In my original PC tech review, I wasn't hugely impressed by PC scalability beyond the Series X quality mode, but engaging RT offers a cool upgrade - but it also has its limitations, of course. For starters, in-game, primarily you are seeing your car just from the back. This means that the impact of self-reflections varies according to the design of the vehicle. Secondly, hardware RT does not work within the vehicles - so the rear-view mirror does not reflect the interior of the car, for example. The final limitation is that when say that only the player car's detail is reflected, we mean it. The player model itself is never reflected. This is a bit of a shame for a potential in-game or photo mode application, but would have no impact for FH5's intended use in Forza Vista or the garage.

Default game
Ray Tracing Mod
The ray tracing mod enables very competent ray-traced self-reflections on the player car.
Default Game
Ray Tracing Mod
The self-reflections can improve the realism of car materials dramatically.
Eighth resolution reflections
Quarter resolution reflections
Native resolution reflections
Super resolution reflections
The mod also allows the tweaking of the resolution/ray-per-pixel count of the reflections.
Default Game
Ray Tracing Mod (1 Bounce)
Ray Tracing Mod (2 Bounce)
The mod also allows the tweaking of reflection bounces, which helps particularly with self-reflection shadowing.

However, in addition to forcing RT on in all modes, the mod also access other parameters. The ray-per-pixel or reflection setting can be tweaked to increase or decrease reflection fidelity. One ray per pixel gives a good result, but moving beyond that effectively anti-aliases the reflection and adds a good deal of quality - at a cost to performance, of course. Another option is to increase the number of times rays bounce, above the default one bounce, adding further realism and quality. It's fascinating to test RT in all modes and to tweak the available parameters in Playground's implementation - it gives you some idea of scalability and tweakability in what is clearly a work-in-progress technology.
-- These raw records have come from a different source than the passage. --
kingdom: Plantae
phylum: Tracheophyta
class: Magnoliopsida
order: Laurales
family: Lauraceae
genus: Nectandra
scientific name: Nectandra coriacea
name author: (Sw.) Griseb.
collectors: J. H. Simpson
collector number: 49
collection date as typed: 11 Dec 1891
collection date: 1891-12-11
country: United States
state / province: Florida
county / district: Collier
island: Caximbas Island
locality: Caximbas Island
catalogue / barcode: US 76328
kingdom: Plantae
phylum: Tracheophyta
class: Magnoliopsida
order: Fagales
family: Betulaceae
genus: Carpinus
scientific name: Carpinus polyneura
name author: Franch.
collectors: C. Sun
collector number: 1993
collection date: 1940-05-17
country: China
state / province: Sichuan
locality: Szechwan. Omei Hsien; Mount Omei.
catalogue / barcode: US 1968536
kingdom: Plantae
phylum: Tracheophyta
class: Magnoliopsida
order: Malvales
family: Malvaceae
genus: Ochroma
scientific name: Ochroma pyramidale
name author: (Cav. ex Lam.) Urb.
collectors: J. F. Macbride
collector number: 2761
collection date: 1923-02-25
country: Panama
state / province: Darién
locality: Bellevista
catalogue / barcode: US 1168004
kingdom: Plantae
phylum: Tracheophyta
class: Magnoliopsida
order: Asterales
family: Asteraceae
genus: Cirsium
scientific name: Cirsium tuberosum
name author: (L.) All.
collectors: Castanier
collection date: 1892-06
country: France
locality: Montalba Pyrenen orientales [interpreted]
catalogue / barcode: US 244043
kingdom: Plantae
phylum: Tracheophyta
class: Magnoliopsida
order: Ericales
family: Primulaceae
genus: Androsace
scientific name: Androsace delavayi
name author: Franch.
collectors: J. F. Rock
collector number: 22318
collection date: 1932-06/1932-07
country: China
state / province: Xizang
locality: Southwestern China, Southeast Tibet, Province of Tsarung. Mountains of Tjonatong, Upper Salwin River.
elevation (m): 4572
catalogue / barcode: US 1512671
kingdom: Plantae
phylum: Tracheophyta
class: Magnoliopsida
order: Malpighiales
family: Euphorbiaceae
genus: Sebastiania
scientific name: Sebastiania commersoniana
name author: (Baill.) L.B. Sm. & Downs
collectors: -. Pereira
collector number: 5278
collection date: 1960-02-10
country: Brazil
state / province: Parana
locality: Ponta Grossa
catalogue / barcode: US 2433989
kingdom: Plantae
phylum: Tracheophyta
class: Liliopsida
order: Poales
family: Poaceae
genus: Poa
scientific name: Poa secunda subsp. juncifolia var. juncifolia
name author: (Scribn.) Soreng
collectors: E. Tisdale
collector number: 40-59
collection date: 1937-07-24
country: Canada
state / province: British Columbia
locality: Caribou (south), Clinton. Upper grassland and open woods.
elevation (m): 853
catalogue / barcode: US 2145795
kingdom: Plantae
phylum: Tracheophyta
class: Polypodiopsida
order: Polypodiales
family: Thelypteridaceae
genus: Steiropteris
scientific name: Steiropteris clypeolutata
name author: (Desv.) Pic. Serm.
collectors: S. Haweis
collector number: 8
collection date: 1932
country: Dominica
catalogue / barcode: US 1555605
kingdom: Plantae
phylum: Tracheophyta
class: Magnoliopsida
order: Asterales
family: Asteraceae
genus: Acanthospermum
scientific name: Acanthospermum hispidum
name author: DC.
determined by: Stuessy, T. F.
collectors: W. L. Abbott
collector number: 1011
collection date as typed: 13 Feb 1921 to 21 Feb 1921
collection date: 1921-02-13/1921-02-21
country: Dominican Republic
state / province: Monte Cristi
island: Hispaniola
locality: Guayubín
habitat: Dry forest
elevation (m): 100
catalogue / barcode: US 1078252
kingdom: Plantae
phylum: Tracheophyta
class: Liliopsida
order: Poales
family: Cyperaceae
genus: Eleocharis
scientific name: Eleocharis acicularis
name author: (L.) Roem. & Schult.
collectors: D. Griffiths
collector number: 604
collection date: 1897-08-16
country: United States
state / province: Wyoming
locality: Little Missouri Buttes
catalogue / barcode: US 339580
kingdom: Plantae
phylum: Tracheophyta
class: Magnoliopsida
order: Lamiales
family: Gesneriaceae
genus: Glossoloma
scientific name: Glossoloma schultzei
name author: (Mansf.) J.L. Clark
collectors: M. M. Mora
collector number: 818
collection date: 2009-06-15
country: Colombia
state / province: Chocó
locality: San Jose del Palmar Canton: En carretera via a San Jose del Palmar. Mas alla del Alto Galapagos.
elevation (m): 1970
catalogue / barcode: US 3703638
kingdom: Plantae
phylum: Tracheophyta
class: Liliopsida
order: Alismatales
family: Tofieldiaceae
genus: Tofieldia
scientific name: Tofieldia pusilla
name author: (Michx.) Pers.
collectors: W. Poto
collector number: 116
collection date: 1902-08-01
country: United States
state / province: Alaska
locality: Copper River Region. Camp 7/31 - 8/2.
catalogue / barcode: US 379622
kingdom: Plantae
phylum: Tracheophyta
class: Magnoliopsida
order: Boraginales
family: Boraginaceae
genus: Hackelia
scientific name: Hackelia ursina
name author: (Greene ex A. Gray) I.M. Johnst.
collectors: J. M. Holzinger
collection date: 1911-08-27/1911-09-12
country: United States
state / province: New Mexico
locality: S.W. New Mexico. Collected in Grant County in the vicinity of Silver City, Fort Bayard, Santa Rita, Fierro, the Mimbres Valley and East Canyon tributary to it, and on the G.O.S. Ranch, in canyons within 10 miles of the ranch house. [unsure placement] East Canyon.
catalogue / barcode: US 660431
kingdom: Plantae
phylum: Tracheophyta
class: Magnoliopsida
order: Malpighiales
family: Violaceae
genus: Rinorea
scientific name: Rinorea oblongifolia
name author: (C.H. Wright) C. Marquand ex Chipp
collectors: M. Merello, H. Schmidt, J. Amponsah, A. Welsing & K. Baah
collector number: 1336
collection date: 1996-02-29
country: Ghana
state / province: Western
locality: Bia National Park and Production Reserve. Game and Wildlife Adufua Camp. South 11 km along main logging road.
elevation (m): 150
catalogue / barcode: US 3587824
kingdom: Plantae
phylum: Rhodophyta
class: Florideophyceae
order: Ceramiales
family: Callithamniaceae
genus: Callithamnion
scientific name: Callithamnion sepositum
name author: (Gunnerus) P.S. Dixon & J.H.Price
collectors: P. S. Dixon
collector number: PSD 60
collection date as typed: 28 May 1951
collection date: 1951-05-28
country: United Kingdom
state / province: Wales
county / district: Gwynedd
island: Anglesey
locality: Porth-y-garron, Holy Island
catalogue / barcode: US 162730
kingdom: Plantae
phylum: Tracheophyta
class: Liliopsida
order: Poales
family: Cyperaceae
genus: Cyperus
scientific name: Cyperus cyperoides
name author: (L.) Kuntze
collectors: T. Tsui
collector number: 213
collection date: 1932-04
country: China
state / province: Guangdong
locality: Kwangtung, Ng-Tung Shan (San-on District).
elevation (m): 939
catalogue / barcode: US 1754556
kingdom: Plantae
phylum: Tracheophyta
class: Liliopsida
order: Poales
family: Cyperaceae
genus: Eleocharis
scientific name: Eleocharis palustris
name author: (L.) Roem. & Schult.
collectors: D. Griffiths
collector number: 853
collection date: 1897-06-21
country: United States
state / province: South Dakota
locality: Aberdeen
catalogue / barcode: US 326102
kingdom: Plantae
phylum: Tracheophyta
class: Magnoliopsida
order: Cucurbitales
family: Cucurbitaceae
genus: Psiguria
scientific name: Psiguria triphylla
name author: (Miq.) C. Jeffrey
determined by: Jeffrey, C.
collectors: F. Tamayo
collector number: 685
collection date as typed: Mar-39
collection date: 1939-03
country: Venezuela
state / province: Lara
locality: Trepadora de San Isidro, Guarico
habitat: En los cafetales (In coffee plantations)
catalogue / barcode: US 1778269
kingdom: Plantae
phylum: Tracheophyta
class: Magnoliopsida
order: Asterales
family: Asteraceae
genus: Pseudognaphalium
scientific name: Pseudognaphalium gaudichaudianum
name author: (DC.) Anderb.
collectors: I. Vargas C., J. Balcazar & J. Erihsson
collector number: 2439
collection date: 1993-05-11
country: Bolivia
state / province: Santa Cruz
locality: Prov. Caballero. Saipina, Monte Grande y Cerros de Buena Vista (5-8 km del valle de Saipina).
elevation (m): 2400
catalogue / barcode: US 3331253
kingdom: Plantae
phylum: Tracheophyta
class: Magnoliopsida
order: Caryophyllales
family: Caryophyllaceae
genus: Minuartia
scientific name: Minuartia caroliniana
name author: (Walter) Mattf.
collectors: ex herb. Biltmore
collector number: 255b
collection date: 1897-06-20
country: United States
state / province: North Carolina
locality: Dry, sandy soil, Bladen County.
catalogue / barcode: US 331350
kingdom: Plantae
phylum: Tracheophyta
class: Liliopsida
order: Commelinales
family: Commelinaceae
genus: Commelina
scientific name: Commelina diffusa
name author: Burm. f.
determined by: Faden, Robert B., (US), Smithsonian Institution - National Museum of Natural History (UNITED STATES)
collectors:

But let's say you own FH5 on PC and want to give it a go - what's the performance cost? First of all, you obviously need an Nvidia Turing, Ampere or AMD RDNA 2 GPU to make this feature work at all. And the cost of the feature depends on your GPU, what the rendering resolution is, and how close to the car you are. For my testing, I chose the RTX 3080 and RX 6800 XT and used the game's PC benchmark at 4K resolution. On the Nvidia side, RT reflections adds 1.7ms of render time in its default configuration. On the AMD card, it adds about 2.9ms. Bearing in mind that to run at 60fps, we're aiming for a 16.7ms render budget at the maximum, this is a significant cost and clearly, maintaining 4K60 is going to be more viable on the RTX 3080.

Could RT be enabled on Xbox Series X? Bearing in mind that the RX 6800 XT is considerably more powerful, that 2.9ms render cost would rise significantly, so perhaps it's not viable. However, PC gaming is all about options and delivering forward-looking features - and with that in mind, I would hope to see Playground Games incorporate it as an official feature in future. The mod seems to work quite well - the only issue I found concerned square patch artefacts on the rear car window of one specific vehicle. In the here and now though, it's obviously early days for RT in ForzaTech - but I'll be curious to see how the technology evolves for the upcoming Forza Motorsport.